Mullis kritisiert auch «ein entleertes Demokratieverständnis», das selbst Grund- und Menschenrechte wieder zur Disposition stelle. Soziale Ungleichheiten führten dazu, eigene (Macht-)Privilegien und exklusive Freiheiten zu favorisieren. Ich halte diese strukturelle Sicht für wichtig. Wobei Mullis auch fünfzig Interviewte ausdrücken lässt, was sie befürchten und sich wünschen. Da kommen für mich recht eindrücklich Ressentiments, enge Vorstellungen von Normalität und Ohnmacht zum Ausdruck. Von Menschen, die in früheren Hochburgen von Werktätigen leben, die heute marginalisiert und negativ stigmatisiert sind.
Die authentischen Aussagen konkretisieren, wie Krisen die Fähigkeit vermindern können, persönliche Unsicherheiten anzugehen. Der Wunsch, einander in Ruhe zu lassen, deutet zudem ein gesellschaftliches Entkoppeln an.
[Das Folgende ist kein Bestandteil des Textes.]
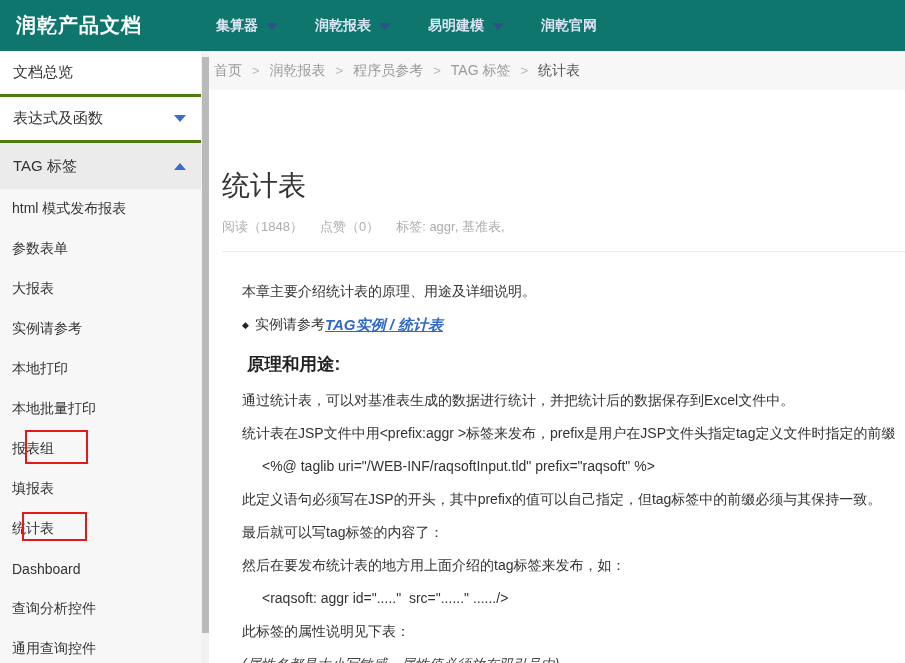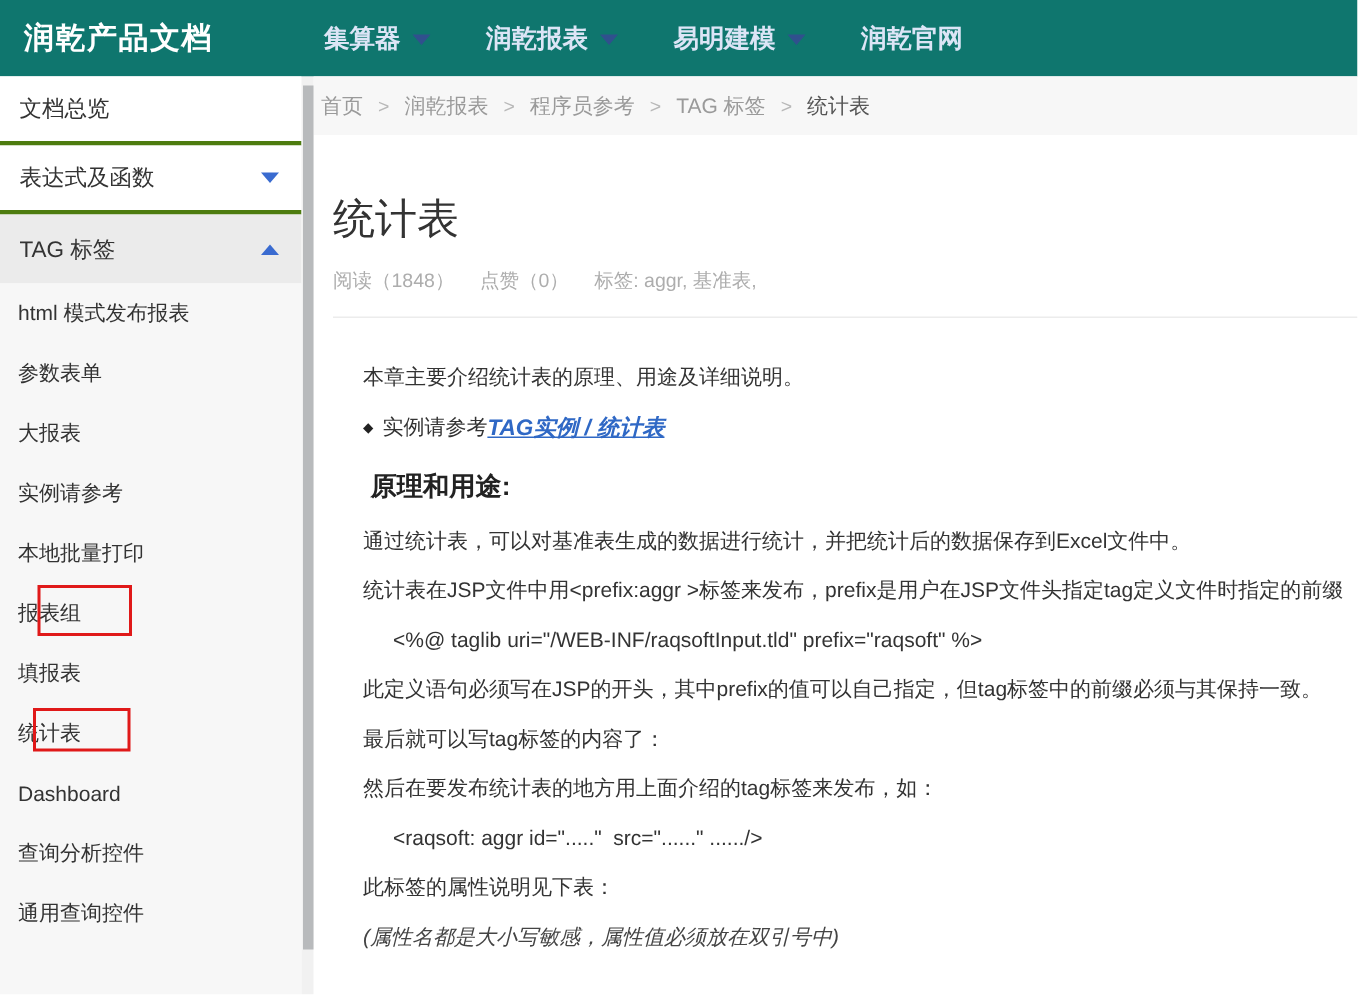--- a/index.html
+++ b/index.html
@@ -13,7 +13,7 @@
     cursor: pointer; }
   .nav { display: flex; align-items: center; gap: 37px; margin-left: 74px; }
   .nav-item { display: flex; align-items: center; gap: 8px; color: #dce5f6;
-    font-size: 17px; font-weight: bold; cursor: pointer; }
+    font-size: 14px; font-weight: bold; cursor: pointer; }
   .caret-down { width: 0; height: 0; border-left: 6px solid transparent;
     border-right: 6px solid transparent; border-top: 7px solid #30508d; margin-top: 2px; }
Und der Tenor, «Früher war alles besser», steht für eine Typologie der Apathie, die aus meiner Sicht noch eingehender nach widerständigen Ansätzen zu befragen ist.
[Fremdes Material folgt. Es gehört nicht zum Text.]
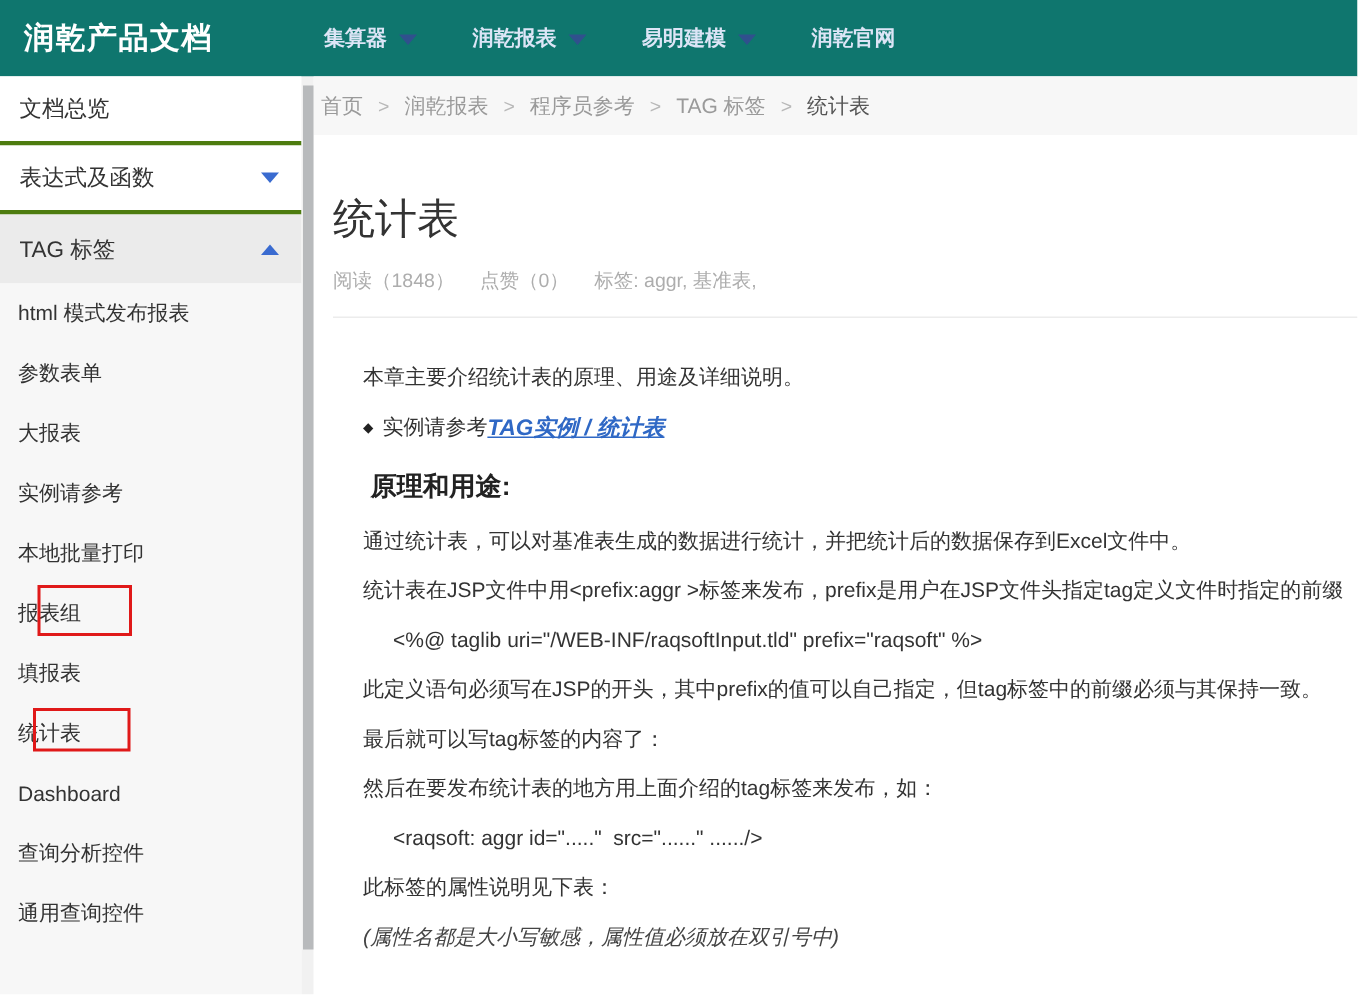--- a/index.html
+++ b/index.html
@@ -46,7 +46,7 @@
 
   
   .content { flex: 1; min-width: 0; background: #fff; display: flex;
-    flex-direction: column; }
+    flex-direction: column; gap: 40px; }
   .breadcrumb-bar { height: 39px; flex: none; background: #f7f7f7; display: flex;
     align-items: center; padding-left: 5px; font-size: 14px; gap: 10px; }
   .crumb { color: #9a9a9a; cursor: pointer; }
Mullis regt nach meinem Dafürhalten durchaus stimmig an, sich autoritären Tendenzen zu widersetzen. Er will emanzipatorische Potenziale fördern. Von ihnen zeugen auch soziale Aktivitäten, die sich trotz regressivem Rechtsdrall freiheitlich entfalten und unsere Gesellschaft zusammen halten. Mehrere Interviews dokumentieren ebenfalls die Bereitschaft, «sich auf die Welt und die Menschen um sich herum einzulassen». Daran lässt sich anknüpfen.
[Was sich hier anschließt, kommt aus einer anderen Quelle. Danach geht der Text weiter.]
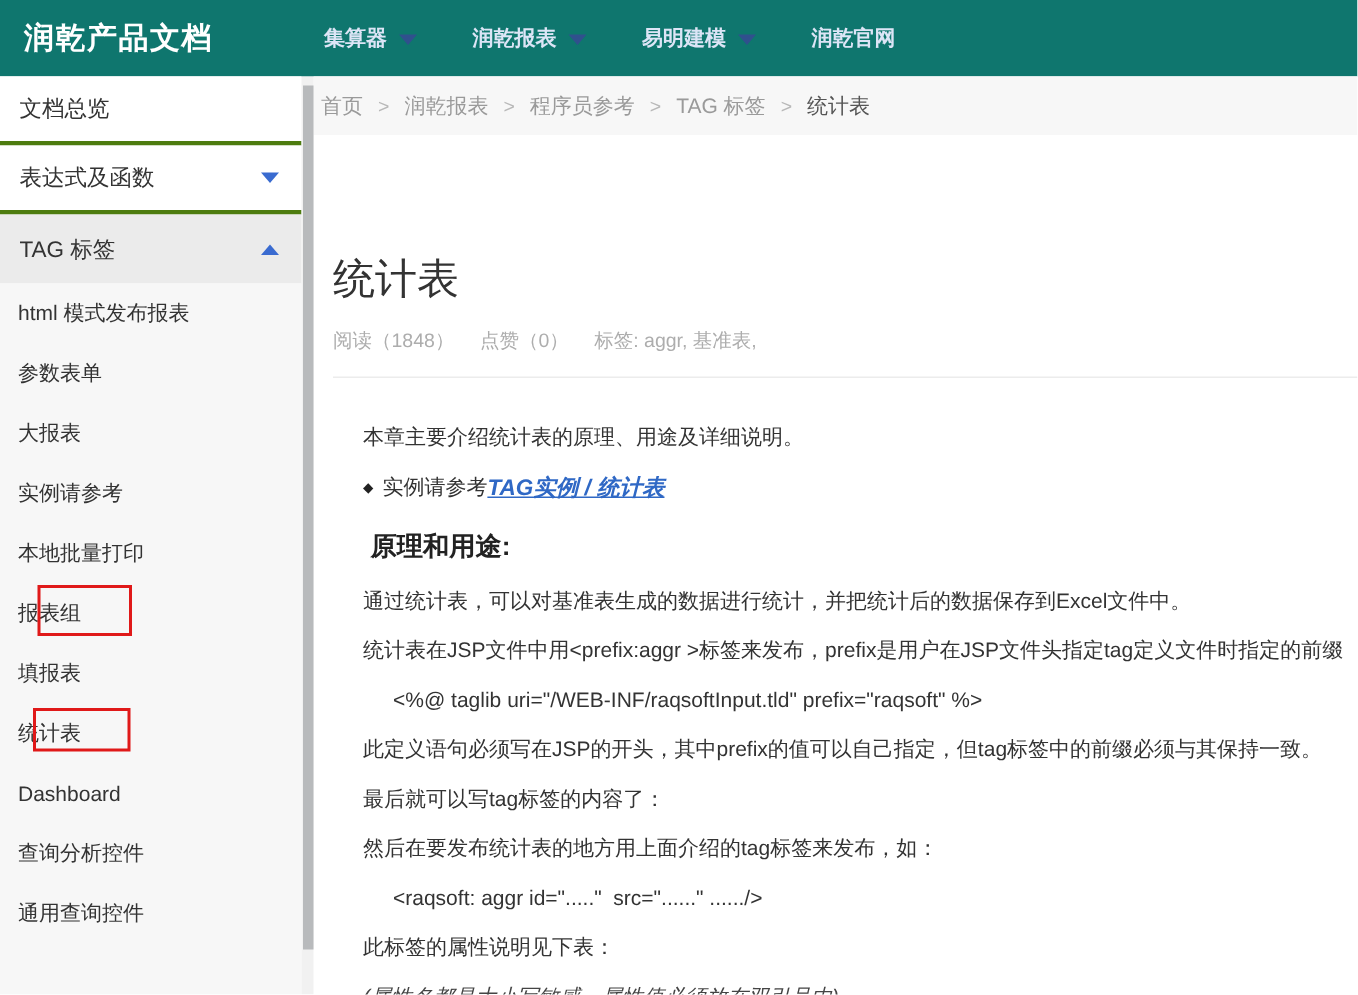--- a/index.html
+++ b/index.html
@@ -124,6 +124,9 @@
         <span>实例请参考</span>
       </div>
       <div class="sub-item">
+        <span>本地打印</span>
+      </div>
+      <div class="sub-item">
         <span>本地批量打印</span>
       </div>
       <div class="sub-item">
Wir benötigen strukturelle Veränderungen sowie Sensibilität für vielfältige Subjektivität und feine Zeichen egalitärer Kollektivität. Freiheitlich für alle gestaltet, bringen solch integrative Ansätze mehr soziale Verbindlichkeit in das Verhältnis von Ich und Wir. Das verlangt indes ein engagiertes Miteinander, das weitere Lebensbereiche demokratisiert und uns alle dazu motiviert, auch eigene Sichtweisen kritisch gegen zu checken. Dazu hätte ich in der spannenden Untersuchung gerne noch mehr gelesen.
Titelbild: Ueli Mäder. Foto: © Christian Jaeggi
Buchhinweis: Daniel Mullis: Der Aufstieg der Rechten in Krisenzeiten. Reclam, Stuttgart 2024. ISBN 9783150114698
Danke für diese differenzierte informative Buchbesprechung zu einem äusserst aktuellen Thema.
Es ist eine Binsenwahrheit, dass in schwierigen Zeiten ohne klare Orientierung, die Menschen in alte Muster und frühere Überzeugungen fallen; der Mensch lernt halt nur sehr langsam aus Fehlern der Geschichte. Da braucht es nicht viel, eine uneinige Landesführung zum Beispiel und ambitionierte und gerissene Poliker:innen, Finanz- und Wirtschaftsführer sowie ungebremste Medien, damit das Pendel auf die andere Seite ausschlägt.
Deutschland zeigt aktuell, trotz schwieriger Wirtschaftslage und einer leider bisher verfehlten Flüchtlingspolitik, wie sehr um demokratische Werte gerungen wird. Die Schuldzuweisungen und verbalen Entgleisungen im Deutschen Bundestag in dieser Woche waren kaum zu ertragen. Die demokratischen Parteien haben sich zwar knapp durchgesetzt und die vom Meister der Tatsachenverdrehung Rechtsanwalt und Kanzlerkandidat Friedrich Merz (CDU) provozierten Abstimmungsvorlage für ein neues Migrationsgesetz, die er nur dank der Stimmen der AfD durchsetzen konnte, vorläufig vom Tisch gefegt. Die Schlacht ist gewonnen, den angezettelten Krieg der Rechtsradikalen wird weiter gehen, auch bei uns.